Farm hand: 1914 Ford Model T

Staff reports
Farm Forum

More than a century ago, Henry Ford set out to put the world on wheels. Eventually he created a universal car for the multitudes — the Model T.

Ford produced various versions of the Model T by the millions before the last one rolled off the assembly line in 1927.

One of those first 1914 Model T Fords is now in the hands of John Mays in Conroe, Texas. When new, it rolled off the assembly line with a touring car body that Mays describes as a convertible with a front and rear seat and no side windows. It had a base price of $550.

The early history of the Ford is a mystery; however, Mays suspects the original owner was a Michigan farmer who decided that he needed a pickup bed more than a back seat. Sears-Roebuck provided a pickup bed kit to take the place of the back seat.

In 2014, the unrestored Ford was advertised for sale in an antique car magazine. “I wanted an unrestored Model T,” Mays says. At the time, the Model T was resting in an Ohio storage facility.

Seller and buyer agreed to meet in Dallas in September and the Ford was more than Mays had anticipated. “I couldn’t be more pleased,” he says.

Mays then towed his 1914 Ford pickup home on a trailer hitched to his 2012 Ford pickup. The engine casting date on the four-cylinder, 177-cubic-inch engine is 11-20-13, which indicates that it was originally installed in an early 1914 Model T.
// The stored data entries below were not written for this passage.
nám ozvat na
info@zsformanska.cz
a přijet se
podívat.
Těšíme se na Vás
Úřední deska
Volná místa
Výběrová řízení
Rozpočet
The engine delivers 20 horsepower to the rear wheels through a planetary transmission with two forward gears, one reverse and neutral. The 10-gallon gasoline tank is mounted under the front seat and fuel is fed to the engine by gravity. Mays has a Ford measuring stick used to indicate how much fuel is left in the tank; it has three sets of calibrations to accurately measure square, round, or oval fuel tanks.

Four quarts of oil lubricate both the engine and transmission, Mays says. Instead of a dipstick to check the oil level, the Model T has two petcocks, one above the other. If no oil flows out of the lower valve when it is opened, the engine needs oil. If oil flows out of the upper valve when it is opened no additional oil is required.
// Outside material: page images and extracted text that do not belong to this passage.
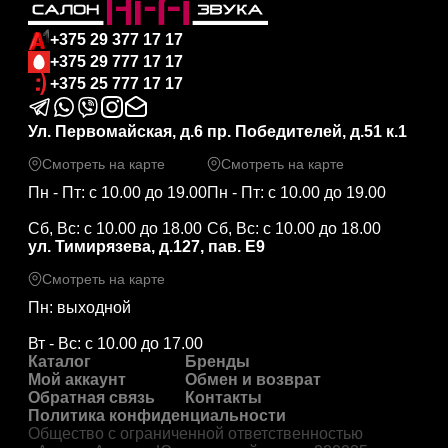
+375 29 377 17 17
+375 29 777 17 17
+375 25 777 17 17
Ул. Первомайская, д.6
пр. Победителей, д.51 к.1
Смотреть на карте
Смотреть на карте
Пн - Пт: с 10.00 до 19.00
Пн - Пт: с 10.00 до 19.00
Сб, Вс: с 10.00 до 18.00
Сб, Вс: с 10.00 до 18.00
ул. Тимирязева, д.127, пав. Е9
Смотреть на карте
Пн: выходной
Вт - Вс: с 10.00 до 17.00
Каталог
Бренды
Мой аккаунт
Обмен и возврат
Обратная связь
Контакты
Политика конфиденциальности
Общество с ограниченной ответственностью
Mays says he has christened every vehicle that he has owned according to its personality. “Otis seems to fit” Mays says of his newest acquisition.
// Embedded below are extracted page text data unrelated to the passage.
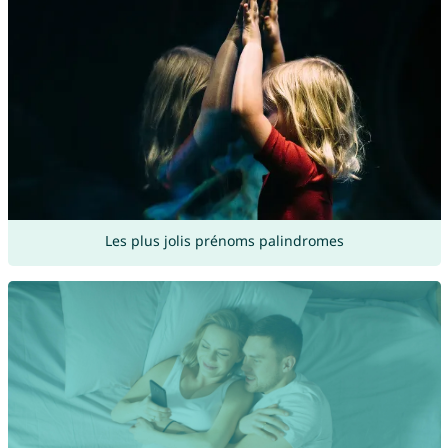
Les plus jolis prénoms palindromes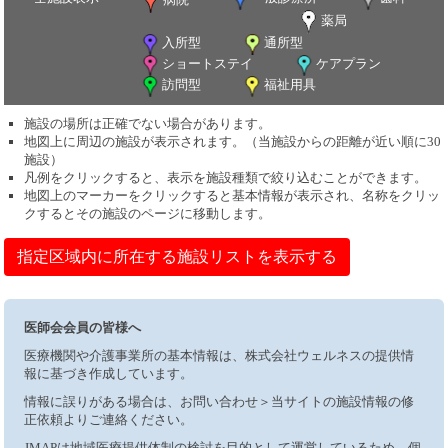
薬局
入所型
通所型
ショートステイ
ケアプラン
訪問型
福祉用具
施設の場所は正確でない場合があります。
地図上に周辺の施設が表示されます。（当施設からの距離が近い順に30
施設）
凡例をクリックすると、表示を施設種類で絞り込むことができます。
地図上のマーカーをクリックすると基本情報が表示され、名称をクリッ
クするとその施設のページに移動します。
指定区域内に所在する施設リストを表示する
医師会会員の皆様へ
医療機関や介護事業所の基本情報は、株式会社ウェルネスの提供情
報に基づき作成しています。
情報に誤りがある場合は、お問い合わせ＞当サイトの施設情報の修
正依頼よりご連絡ください。
JMAPは地域医療提供体制の検討を目的として運営しているため、個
The 12-spoke wheels are shod with 30-inch tires, each one filled with 55 to 60 pounds of air pressure. Only the 3.5-inch-wide rear tires provide braking. The 3.0-inch-wide front tires are there for steering duty.

Since the Model T did not come equipped with a driver’s side door, the spare tire is placed where a driver’s door would have been. Above the spare tire is a brass horn that can blast out a warning by squeezing the rubber bulb.

A pair of horizontal glass panels forms the windshield. Mays explains that the top half can be swiveled open for ventilation or, he says with a grin, “If you want bugs in your teeth.”

When it comes to crank starting the Model T, Mays says the most important thing to remember is to retard the spark advance in order to avoid a possible bone breaking kickback.

When he first got the Model T Mays was concerned with the differential, which originally had Babbitt thrust washers. “Babbitts will tend to deteriorate after 100 years,” he explains. The original washers were replaced with bronze ones for reliability. They probably will be good for another century.

Mays says that, when new, the headlights on his Model T were illuminated by carbide gas created in a canister on the left running board. “The canister held carbide pellets and water,” Mays adds.

When the two were mixed, gas was created and directed to the headlights through rubber tubes. The glass lens of each headlight was then opened and with a match the headlights were lit. The cowl lights and taillight were simply kerosene lanterns.

“Around 40 miles per hour is the limit for me,” Mays says, “but I really enjoy driving around 20 to 25. I’m driving a Model T and I enjoy that, so why hurry?”